ACEi/ARB: efferent dilation
NSAIDs: afferent constriction
Diuretics: volume depletion → ↓ perfusion
The “triple whammy” (ACEi/ARB + NSAID + diuretic) is a classic setup for AKI.

C. Increased sodium delivery to the macula densa leading to increased renin release

Backwards physiology.

Macula densa senses NaCl in the distal tubule (NKCC2 transporter)
High NaCl delivery → signals that GFR/perfusion is adequate → decreases renin
Low NaCl delivery (or loop diuretics blocking NKCC2) → increases renin

If the stem had a loop diuretic (e.g., furosemide), that would increase renin by making macula densa think NaCl delivery is low.

D. Increased aldosterone leading to increased potassium retention

Double wrong:

Aldosterone causes potassium secretion, not retention.
ACE inhibitors/ARBs decrease aldosterone, which leads to hyperkalemia due to reduced K⁺ secretion.

So the correct relationship is:

↓ aldosterone → ↓ ENaC activity → less lumen-negative potential → ↓ K⁺ secretion → hyperkalemia

E. Increased angiotensin II leading to preferential afferent arteriolar constriction

Wrong direction and wrong vessel.

ACE inhibitors/ARBs cause decreased angiotensin II, not increased.
Angiotensin II preferentially constricts the efferent arteriole (especially at lower/moderate levels).
In severe states, angiotensin II can constrict both, but the classic Step association is efferent > afferent.
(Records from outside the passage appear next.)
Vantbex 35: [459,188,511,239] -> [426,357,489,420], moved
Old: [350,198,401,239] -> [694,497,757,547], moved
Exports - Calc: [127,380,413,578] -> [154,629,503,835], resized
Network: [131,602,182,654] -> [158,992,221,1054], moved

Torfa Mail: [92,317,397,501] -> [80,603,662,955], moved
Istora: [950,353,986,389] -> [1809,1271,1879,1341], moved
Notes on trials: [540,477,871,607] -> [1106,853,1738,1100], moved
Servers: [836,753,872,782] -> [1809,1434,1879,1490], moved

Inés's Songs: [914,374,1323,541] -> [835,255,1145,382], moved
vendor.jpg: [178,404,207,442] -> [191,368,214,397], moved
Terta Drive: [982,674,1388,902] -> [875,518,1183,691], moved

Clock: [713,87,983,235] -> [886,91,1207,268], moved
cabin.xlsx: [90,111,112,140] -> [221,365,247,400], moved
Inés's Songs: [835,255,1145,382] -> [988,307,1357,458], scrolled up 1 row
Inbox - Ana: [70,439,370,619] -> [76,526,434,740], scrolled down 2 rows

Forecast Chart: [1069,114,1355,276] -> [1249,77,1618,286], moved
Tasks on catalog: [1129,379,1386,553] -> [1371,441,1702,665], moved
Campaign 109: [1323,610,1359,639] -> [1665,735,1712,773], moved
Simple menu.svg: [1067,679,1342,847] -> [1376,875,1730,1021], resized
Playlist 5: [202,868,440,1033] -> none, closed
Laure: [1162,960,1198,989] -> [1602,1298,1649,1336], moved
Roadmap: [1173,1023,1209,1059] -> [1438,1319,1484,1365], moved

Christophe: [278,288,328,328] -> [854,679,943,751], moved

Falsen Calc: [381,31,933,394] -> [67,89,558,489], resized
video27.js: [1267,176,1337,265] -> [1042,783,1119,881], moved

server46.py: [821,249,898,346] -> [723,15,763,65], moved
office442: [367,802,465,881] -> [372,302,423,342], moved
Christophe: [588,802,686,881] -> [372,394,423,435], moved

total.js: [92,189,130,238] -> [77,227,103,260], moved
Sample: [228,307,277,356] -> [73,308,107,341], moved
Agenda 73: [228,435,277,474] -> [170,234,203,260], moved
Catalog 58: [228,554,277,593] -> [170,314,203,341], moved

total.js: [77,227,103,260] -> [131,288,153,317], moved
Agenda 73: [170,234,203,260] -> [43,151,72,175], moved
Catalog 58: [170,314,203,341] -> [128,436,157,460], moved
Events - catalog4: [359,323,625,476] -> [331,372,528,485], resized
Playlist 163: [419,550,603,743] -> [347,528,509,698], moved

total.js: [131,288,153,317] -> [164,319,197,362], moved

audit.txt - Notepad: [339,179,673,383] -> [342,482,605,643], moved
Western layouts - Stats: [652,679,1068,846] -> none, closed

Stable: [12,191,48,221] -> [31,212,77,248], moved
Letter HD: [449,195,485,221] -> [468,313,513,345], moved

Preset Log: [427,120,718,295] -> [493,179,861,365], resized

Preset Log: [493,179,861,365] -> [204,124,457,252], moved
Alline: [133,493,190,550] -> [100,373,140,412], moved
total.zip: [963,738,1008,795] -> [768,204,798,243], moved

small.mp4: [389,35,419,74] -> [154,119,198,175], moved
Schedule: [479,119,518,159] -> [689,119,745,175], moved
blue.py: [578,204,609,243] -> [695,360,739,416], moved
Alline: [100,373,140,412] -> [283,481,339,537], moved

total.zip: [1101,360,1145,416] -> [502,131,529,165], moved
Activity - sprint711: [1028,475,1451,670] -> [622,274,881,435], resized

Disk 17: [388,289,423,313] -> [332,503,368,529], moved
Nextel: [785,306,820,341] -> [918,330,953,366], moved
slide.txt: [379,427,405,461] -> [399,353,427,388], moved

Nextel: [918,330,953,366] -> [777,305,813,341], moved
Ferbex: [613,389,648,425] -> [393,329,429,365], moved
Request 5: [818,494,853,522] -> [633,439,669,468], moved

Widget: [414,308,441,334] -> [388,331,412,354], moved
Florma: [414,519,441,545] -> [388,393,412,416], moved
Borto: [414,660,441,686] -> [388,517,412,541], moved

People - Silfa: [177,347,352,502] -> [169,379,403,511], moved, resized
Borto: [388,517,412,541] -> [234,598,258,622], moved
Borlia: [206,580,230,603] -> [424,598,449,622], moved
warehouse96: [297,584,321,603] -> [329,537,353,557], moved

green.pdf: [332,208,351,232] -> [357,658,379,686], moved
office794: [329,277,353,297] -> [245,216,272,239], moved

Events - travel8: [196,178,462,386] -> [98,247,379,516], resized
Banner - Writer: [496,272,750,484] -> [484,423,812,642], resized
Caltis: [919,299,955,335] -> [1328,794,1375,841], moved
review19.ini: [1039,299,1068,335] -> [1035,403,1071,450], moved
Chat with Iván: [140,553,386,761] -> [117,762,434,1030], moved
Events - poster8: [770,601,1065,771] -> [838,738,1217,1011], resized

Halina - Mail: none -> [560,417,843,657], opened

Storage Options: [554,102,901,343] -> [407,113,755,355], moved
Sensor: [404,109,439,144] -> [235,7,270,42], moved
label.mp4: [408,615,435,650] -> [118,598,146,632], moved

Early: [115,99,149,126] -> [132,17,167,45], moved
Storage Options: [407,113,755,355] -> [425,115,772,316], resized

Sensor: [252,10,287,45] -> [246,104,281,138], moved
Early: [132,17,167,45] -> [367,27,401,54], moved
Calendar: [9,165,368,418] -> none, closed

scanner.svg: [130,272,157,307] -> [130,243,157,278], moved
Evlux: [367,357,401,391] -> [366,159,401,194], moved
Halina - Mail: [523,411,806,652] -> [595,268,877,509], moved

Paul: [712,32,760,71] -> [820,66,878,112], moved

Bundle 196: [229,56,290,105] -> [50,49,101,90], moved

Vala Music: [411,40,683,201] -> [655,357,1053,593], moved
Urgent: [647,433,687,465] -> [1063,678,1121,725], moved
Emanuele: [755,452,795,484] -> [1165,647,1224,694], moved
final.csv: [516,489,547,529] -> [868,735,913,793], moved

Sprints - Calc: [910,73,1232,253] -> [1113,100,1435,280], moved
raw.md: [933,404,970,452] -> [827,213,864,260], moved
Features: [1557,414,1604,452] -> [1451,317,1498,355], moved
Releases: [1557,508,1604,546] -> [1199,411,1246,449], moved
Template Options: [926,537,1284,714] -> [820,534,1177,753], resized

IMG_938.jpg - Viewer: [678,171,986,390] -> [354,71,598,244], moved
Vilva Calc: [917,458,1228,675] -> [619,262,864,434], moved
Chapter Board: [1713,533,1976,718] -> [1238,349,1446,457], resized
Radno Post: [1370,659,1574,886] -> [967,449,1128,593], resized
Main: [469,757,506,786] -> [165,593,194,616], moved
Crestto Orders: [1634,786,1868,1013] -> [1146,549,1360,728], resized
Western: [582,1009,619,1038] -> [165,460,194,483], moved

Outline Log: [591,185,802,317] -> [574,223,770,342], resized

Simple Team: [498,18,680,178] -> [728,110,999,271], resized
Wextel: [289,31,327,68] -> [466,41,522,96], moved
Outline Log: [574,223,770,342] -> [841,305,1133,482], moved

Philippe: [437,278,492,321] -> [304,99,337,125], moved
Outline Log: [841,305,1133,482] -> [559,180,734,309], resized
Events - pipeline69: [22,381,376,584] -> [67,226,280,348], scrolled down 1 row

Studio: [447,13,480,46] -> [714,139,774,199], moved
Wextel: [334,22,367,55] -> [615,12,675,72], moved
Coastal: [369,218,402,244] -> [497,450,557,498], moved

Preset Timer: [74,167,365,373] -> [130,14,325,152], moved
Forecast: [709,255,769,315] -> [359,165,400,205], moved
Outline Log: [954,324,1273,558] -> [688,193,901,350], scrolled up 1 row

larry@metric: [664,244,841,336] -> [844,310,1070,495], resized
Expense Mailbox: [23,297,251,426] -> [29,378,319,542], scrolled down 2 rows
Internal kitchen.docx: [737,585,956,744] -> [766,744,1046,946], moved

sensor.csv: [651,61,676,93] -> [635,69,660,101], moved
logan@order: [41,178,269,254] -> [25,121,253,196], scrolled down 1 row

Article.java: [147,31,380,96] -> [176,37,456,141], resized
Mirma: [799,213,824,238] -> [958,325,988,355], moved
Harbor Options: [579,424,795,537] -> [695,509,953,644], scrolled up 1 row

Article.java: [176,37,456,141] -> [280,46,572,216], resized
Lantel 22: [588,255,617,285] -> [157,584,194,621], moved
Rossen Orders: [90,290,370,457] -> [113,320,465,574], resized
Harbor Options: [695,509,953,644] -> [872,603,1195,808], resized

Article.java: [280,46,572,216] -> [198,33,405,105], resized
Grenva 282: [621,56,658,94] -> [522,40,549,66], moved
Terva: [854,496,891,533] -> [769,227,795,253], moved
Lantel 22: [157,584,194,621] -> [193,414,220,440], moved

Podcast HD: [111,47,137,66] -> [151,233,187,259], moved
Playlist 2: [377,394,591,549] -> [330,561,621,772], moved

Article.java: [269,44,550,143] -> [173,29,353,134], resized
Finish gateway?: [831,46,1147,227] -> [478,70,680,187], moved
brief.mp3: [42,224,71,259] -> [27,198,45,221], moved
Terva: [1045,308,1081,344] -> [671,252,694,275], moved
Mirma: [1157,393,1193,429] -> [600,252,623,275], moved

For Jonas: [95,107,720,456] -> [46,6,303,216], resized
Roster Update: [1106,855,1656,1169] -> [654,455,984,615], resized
If you see “increased angiotensin II,” think:

efferent constriction
↑ proximal Na⁺ reabsorption (Na⁺/H⁺ exchange)
↑ aldosterone, ↑ ADH

Rapid Comparison Table (High-Yield for Q-bank Speed)

Trigger/Drug	Primary arteriole effect	GFR	K⁺	Renin	Aldosterone
ACEi / ARB	Efferent dilation	↓	↑	↑	↓
NSAIDs	Afferent constriction	↓	(variable)	↓ (often)	↓ (often)
Loop diuretic	(volume depletion; also macula densa “low NaCl”)	↓/variable	↓ (often)	↑	↑
Primary hyperaldosteronism (Conn)	none primary	(usually normal)	↓	↓	↑
Bilateral renal artery stenosis	↓ renal perfusion → RAAS up	↓ (ACEi can drop sharply)	variable	↑	↑

Common Step Traps & How to Avoid Them

1) “Creatinine went up after ACE inhibitor” — panic or expected?

Mild rise: expected due to efferent dilation lowering $P_{GC}$ .
Big rise, refractory HTN, abdominal bruit: think renal artery stenosis (especially bilateral).

2) Hyperkalemia mechanisms (don’t memorize—predict)

ACEi/ARB → ↓ ang II → ↓ aldosterone → ↓ ENaC/Na⁺ reabsorption → ↓ K⁺ secretion → hyperkalemia.

3) RAAS and acid–base

Aldosterone excess → ↑ H⁺ secretion → metabolic alkalosis
Aldosterone deficiency or resistance (type 4 RTA) → metabolic acidosis + hyperkalemia

Take-Home: The One-Liner You Want on Test Day

ACE inhibitors and ARBs dilate the efferent arteriole, lowering intraglomerular pressure and GFR → creatinine rises; they also lower aldosterone → hyperkalemia.